§ TASK DESCRIPTION
Keyword search on "variable": report each line of the records that contains it.

(Stored data entries)
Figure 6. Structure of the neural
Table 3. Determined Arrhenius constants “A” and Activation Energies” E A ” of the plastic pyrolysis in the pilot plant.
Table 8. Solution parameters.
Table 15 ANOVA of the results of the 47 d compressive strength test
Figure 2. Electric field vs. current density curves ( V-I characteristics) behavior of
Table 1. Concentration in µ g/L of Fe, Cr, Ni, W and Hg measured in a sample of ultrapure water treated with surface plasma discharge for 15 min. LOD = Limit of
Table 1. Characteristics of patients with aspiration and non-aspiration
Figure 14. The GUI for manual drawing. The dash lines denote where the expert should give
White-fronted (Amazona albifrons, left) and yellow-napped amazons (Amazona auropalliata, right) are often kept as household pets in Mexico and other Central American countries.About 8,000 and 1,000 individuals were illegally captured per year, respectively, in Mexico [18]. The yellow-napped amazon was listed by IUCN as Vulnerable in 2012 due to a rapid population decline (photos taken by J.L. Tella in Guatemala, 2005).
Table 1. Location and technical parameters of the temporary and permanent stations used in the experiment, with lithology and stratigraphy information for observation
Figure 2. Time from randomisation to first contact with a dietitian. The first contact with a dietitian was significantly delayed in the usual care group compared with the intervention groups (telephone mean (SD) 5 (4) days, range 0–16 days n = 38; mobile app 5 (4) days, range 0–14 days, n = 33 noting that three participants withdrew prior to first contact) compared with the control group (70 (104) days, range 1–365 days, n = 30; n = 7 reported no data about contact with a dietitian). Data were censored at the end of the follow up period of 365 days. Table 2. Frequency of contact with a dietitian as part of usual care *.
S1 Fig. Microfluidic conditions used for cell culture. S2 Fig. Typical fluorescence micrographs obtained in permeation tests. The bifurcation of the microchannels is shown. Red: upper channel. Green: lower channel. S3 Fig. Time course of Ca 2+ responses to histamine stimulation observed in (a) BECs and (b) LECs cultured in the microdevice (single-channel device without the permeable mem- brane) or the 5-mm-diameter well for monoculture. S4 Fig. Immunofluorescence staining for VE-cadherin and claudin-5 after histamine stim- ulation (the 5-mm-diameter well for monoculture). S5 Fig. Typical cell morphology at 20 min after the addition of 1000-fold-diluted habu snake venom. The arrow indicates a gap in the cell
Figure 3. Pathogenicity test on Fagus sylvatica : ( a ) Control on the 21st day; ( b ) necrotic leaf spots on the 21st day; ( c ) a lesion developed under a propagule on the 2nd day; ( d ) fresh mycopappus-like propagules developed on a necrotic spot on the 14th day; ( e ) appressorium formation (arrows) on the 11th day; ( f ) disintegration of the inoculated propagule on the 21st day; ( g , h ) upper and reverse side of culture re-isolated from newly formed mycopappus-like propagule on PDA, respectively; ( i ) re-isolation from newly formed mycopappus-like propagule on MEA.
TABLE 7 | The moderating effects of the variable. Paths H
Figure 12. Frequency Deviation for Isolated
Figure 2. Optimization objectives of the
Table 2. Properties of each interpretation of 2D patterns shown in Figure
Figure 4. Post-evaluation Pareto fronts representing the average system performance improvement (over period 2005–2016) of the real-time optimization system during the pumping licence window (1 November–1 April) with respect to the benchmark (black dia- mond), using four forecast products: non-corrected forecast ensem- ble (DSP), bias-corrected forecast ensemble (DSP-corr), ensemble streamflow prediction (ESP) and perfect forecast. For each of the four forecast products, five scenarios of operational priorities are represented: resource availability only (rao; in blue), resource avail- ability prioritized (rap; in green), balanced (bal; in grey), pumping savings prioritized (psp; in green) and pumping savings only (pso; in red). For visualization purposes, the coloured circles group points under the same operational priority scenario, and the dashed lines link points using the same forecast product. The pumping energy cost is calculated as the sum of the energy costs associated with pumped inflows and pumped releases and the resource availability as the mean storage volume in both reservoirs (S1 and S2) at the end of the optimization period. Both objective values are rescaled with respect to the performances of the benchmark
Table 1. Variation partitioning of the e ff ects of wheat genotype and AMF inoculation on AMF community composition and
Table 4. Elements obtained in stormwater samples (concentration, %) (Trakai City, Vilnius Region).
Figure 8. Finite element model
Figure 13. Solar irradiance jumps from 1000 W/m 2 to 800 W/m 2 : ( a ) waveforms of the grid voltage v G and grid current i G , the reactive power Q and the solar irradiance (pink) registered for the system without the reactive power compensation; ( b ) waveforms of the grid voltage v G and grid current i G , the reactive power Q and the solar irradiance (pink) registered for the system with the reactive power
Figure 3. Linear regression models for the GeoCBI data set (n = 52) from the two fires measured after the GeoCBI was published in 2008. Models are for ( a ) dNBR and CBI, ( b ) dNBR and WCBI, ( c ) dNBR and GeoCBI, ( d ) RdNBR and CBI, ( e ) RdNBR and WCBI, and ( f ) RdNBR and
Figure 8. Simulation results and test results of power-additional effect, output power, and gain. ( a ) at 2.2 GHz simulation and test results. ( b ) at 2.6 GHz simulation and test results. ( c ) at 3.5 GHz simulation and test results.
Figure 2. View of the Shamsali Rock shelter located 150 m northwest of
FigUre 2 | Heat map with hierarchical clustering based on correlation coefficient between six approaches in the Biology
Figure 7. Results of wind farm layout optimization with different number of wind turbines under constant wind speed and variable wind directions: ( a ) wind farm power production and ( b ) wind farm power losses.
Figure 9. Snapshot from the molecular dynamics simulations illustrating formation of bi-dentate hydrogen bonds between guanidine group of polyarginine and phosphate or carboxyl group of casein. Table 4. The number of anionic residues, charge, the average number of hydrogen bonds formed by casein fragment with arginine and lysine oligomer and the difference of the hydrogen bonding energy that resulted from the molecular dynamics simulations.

§ EXERCISE RESPONSE
TABLE 7 | The moderating effects of the variable. Paths H
Figure 7. Results of wind farm layout optimization with different number of wind turbines under constant wind speed and variable wind directions: ( a ) wind farm power production and ( b ) wind farm power losses.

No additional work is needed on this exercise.